--- START ---
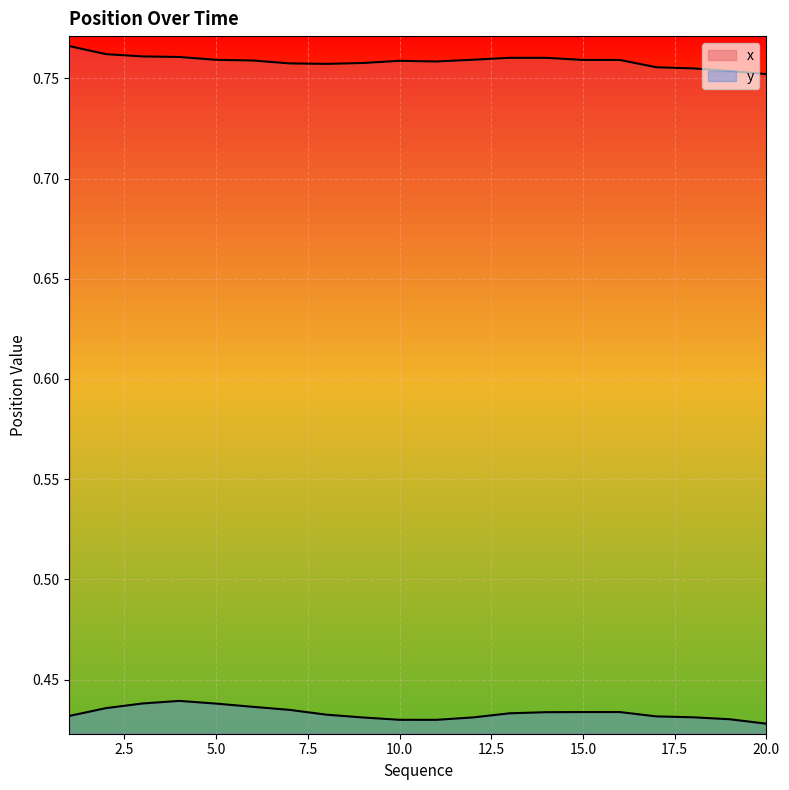

True or false: y and x cross at least once.

False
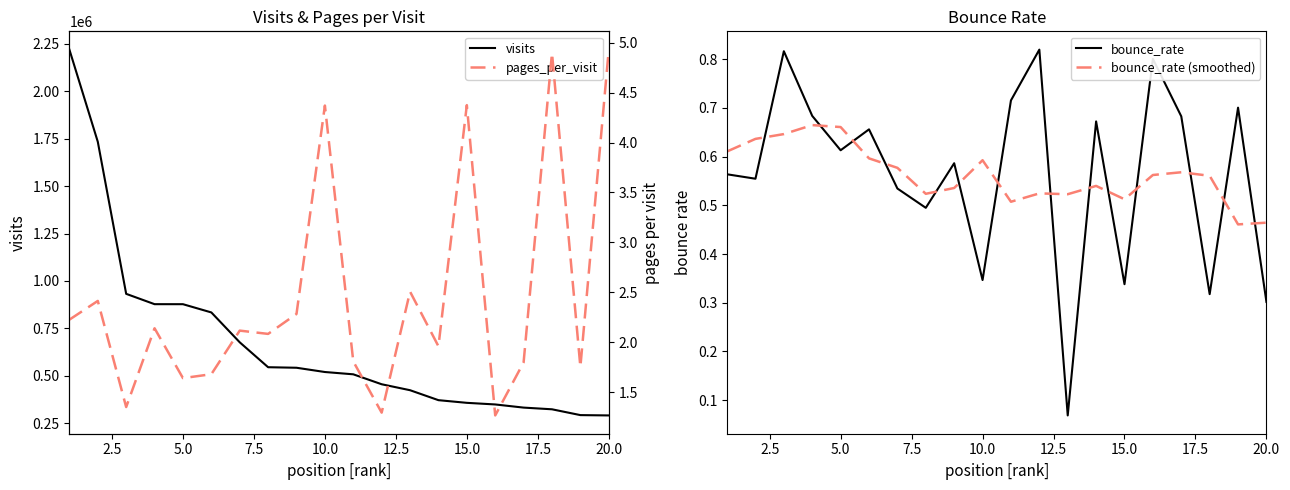

After their last crossing, which series has the higher values: bounce_rate (smoothed) or bounce_rate?

bounce_rate (smoothed)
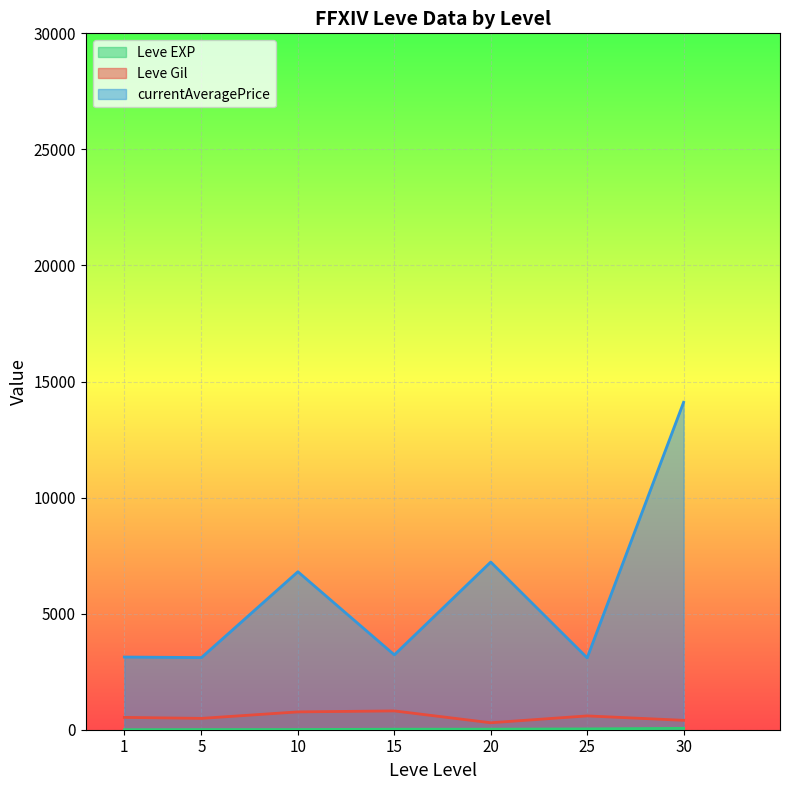

At 30, list the series in order from largest to smallest.

currentAveragePrice, Leve Gil, Leve EXP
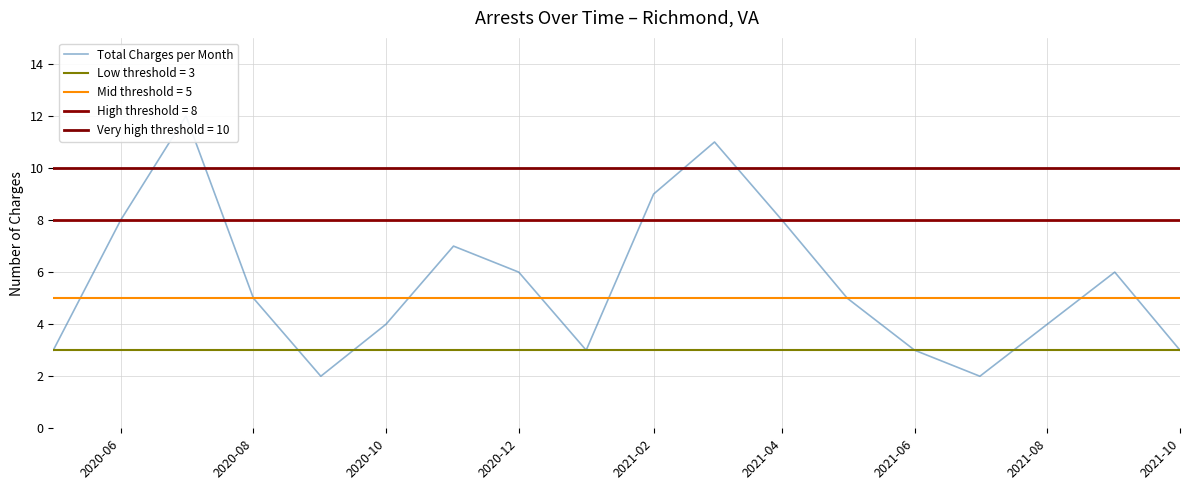

How many values are between 3 and 8?

13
--- END ---
**Problem requirements**.
Pick out and copy every line in the entries above that has the word "smoothed" in it.

**Solution**.
After their last crossing, which series has the higher values: bounce_rate (smoothed) or bounce_rate?
bounce_rate (smoothed)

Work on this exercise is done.